**SOURCE EXCERPT:**
================================
Either point is a valid (if under-articulated) rebutal to that the US saw no issue to threatening Moscow from Turkey: the first being that there was debate that was seeing the Turkish missiles likely being drawn down, the second being that Turkey was irrelevant to the US's ability to hurt Moscow, cutting back on an equivalence argument.

[quote]
Though assuming the Insectoid archetype alien for the Rachi it actually might be about the same thing aka bio ships.[/quote]Bio-ships are rare enough that they should never be assumed unless specified otherwise. By all accounts, Rachni use metal ships, just like the rest of us. Even if they were grown, the liklihood that they wouldn't take the time and obvious surface space like space port infrastructure (and thus be vulnerable to infrastructure-destruction) would be minimal.

[quote]
I can never choose that option precisely for that reason. The Codex itself states that Turian, Asari and Salarian fleet strengths outmatch human one by battlefleet power 10:1, if the Destiny Ascension is the example of Asari ship building capacity (a dreadnaught several times the destructive power of human one) these odds get even worse. This scenario is actually imo not even justified within the universe's lore. Mankind wouldn't be that stupid to begin with and there is no reason for three races that have settled and lived in a territory for up to two millenia to just cede it to a newcomer without a major war where they lost it to them.[/quote]I never saw why there would need to be a war in the first place. Sovereign was the genuine threat, and the Council's fleet arrangements were it's own fault.
================================
**EXTRACTED INFORMATION:**

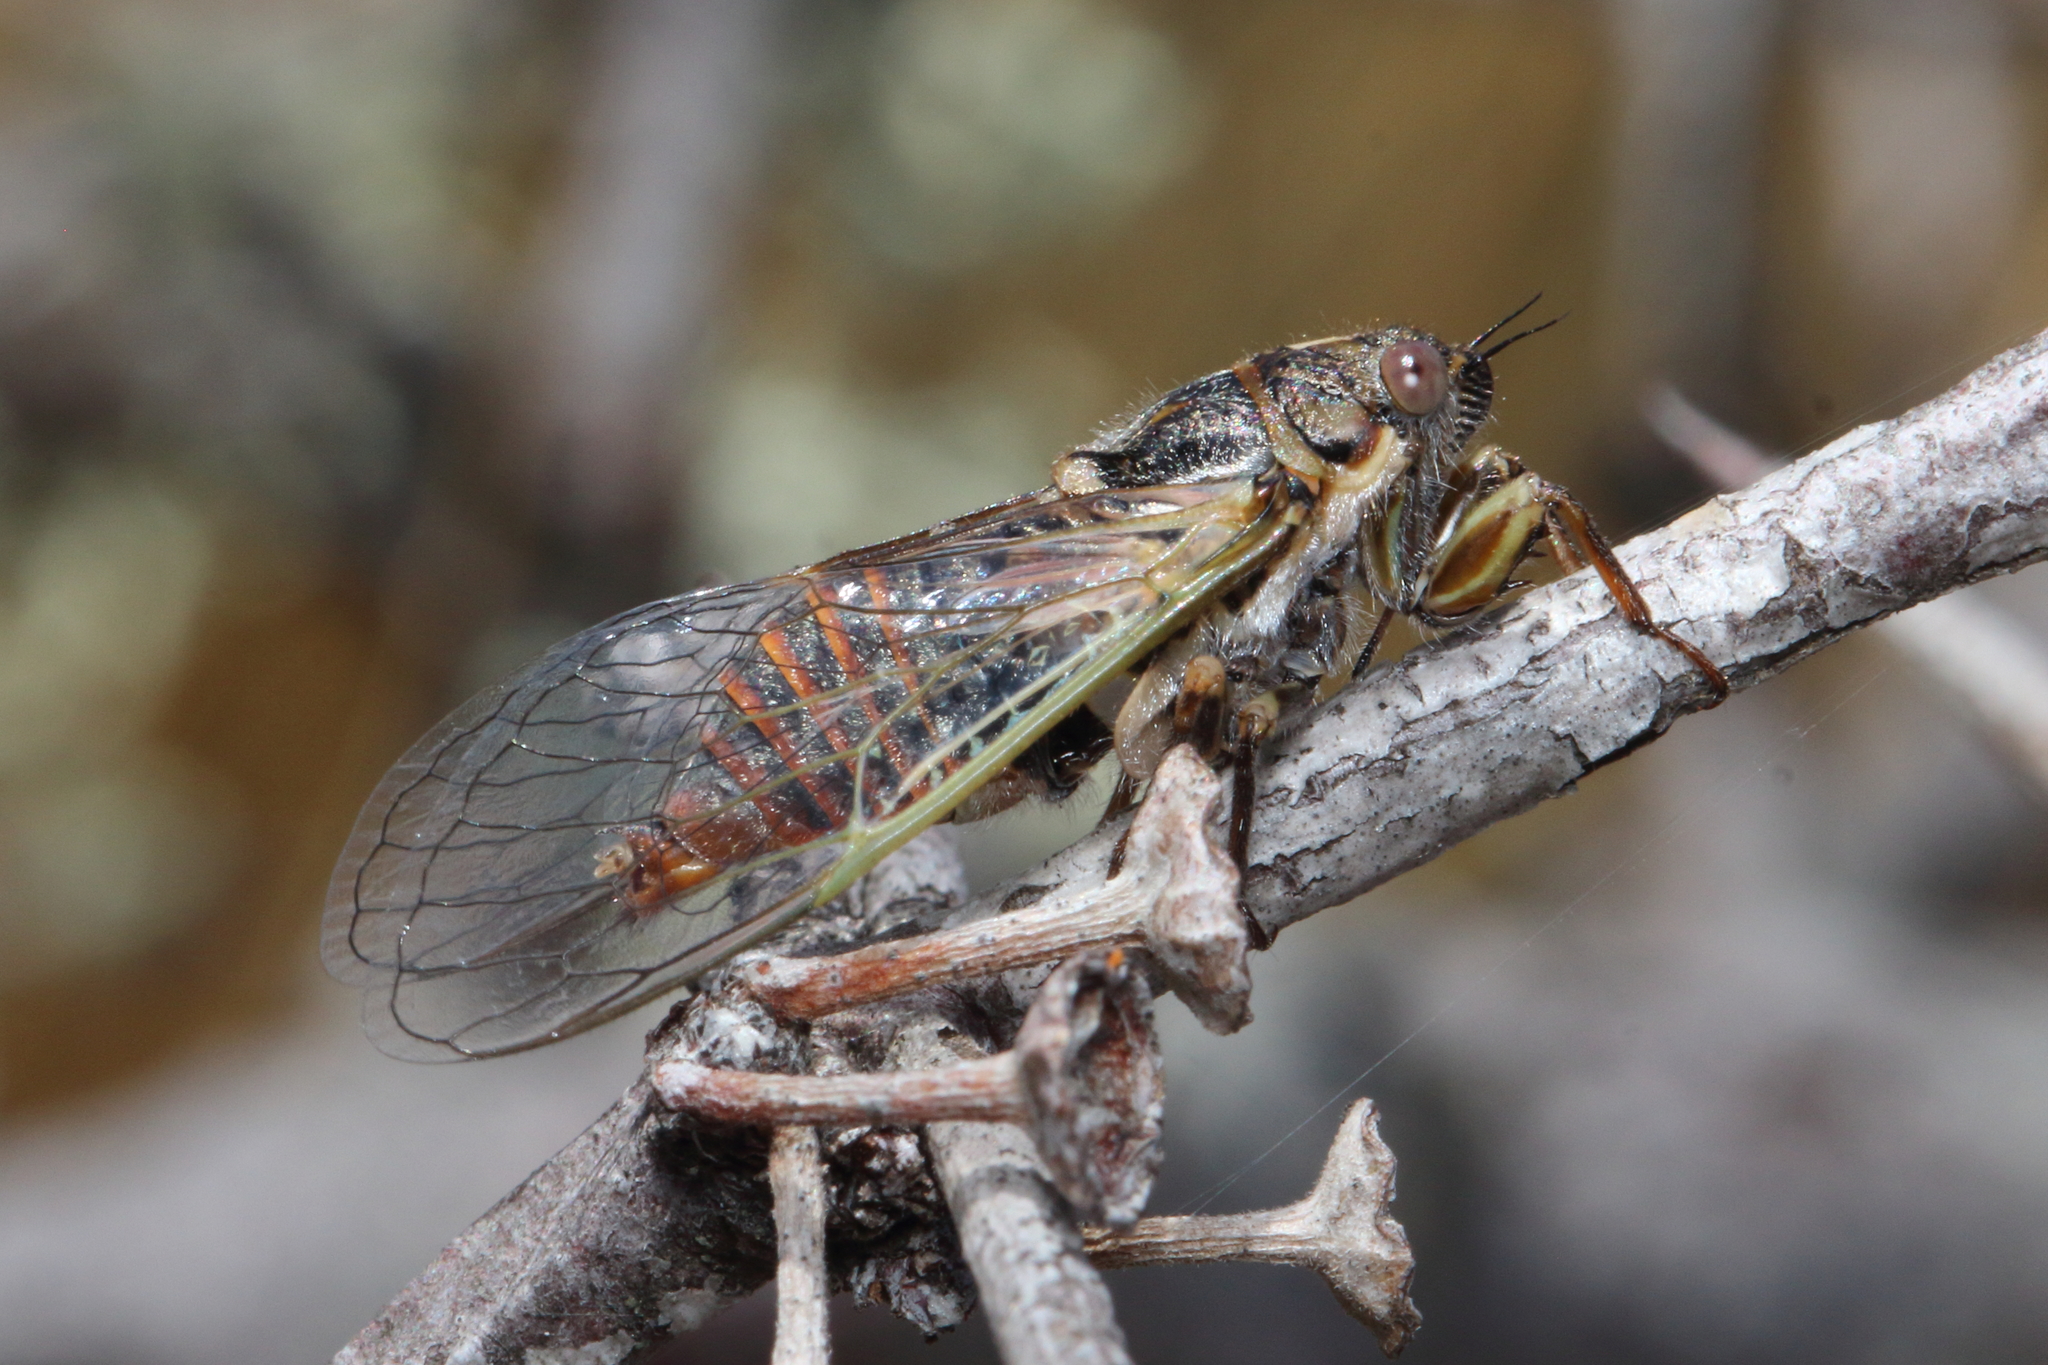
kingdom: Animalia
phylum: Arthropoda
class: Insecta
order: Hemiptera
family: Cicadidae
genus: Rhodopsalta
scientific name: Rhodopsalta cruentata
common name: Blood redtail cicada
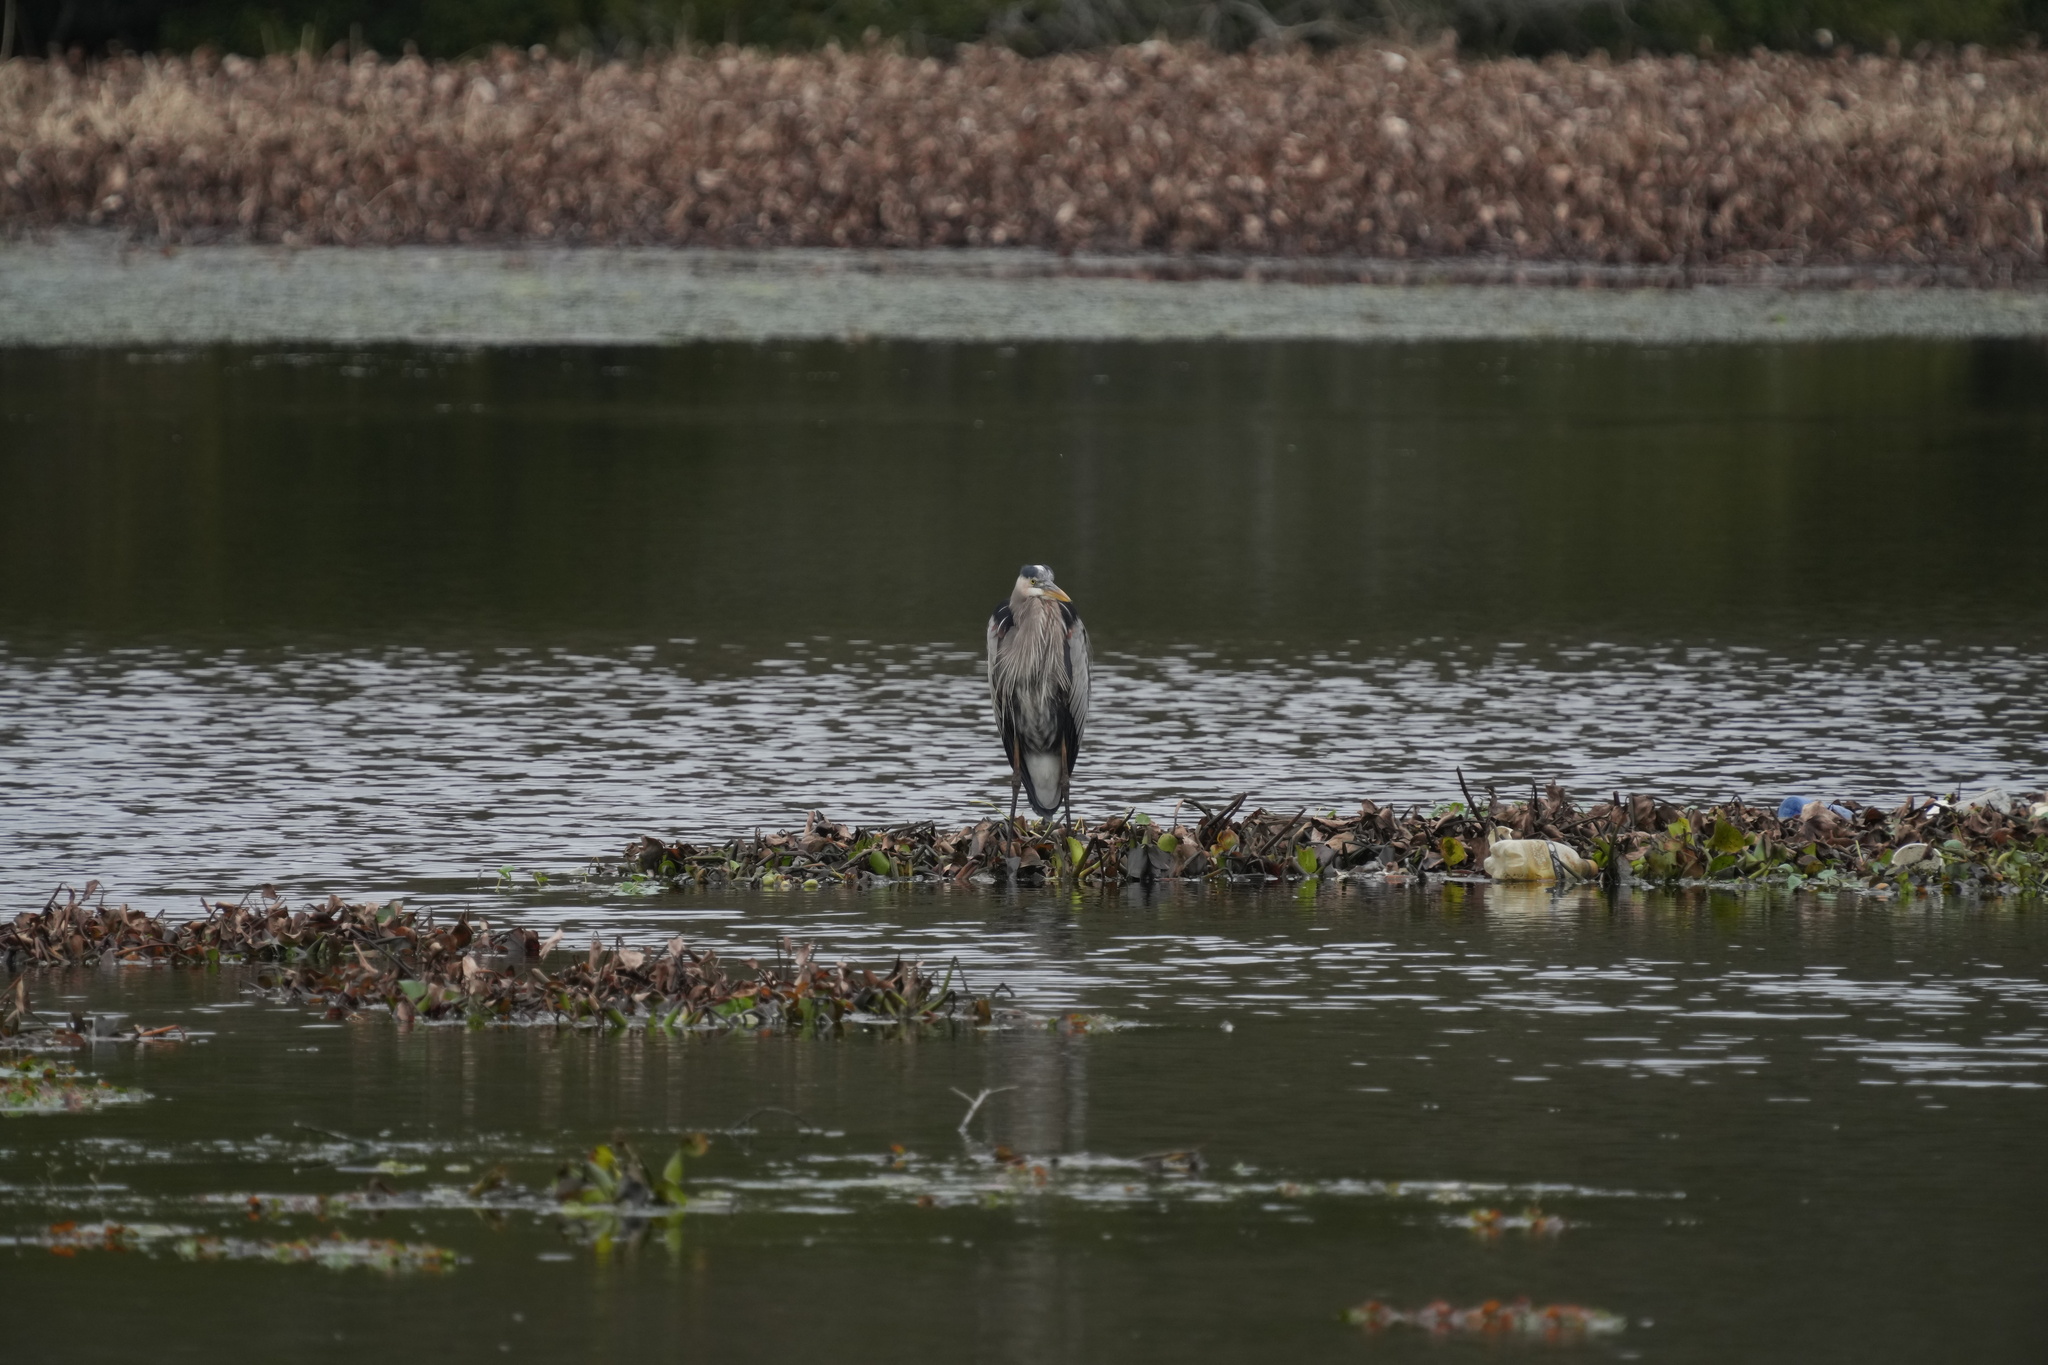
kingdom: Animalia
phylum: Chordata
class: Aves
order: Pelecaniformes
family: Ardeidae
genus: Ardea
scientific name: Ardea herodias
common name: Great blue heron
================================
**WHAT THE TASK ASKS:** Carry the forum discussion about Mass Effect fleets and the Citadel Council onward from its final sentence.

**OUTPUT FOR THIS TASK:**
[quote]
To the Turian military: I never got an impression of them having a greater focus on ground forces. The codex mentioning them using conventional shock and awe tactics with high artillery fire etc., not that they somehow see that as taking precendence over their fleet. Their fleet is afterall the biggest one with a heavy emphasis on battleships and their fleet was supposedly the major reason to make them the third Council species.
[/quote]Once space superiority is assured, there's really no point in artillery: you'd have to ship down guns and ammo with limited ranges rather than one-stop-drop from space. Heck, it would save steps just to put the artillery guns on the outside of the space ships and fire from there.

Ground warfare is a big part in Mass Effect, for whatever reason. Aerospace is rarely enough dominated by one side or another that ground forces are vital.

A possible reason could be because it's easier to hit into space than to hit on the ground: city-scale kinetic barriers with generator capacity that couldn't be matched by fleets, for example, could make 'parking' in orbit impossible. That could be why defense towers (like we saw on Horizon) are so valuable.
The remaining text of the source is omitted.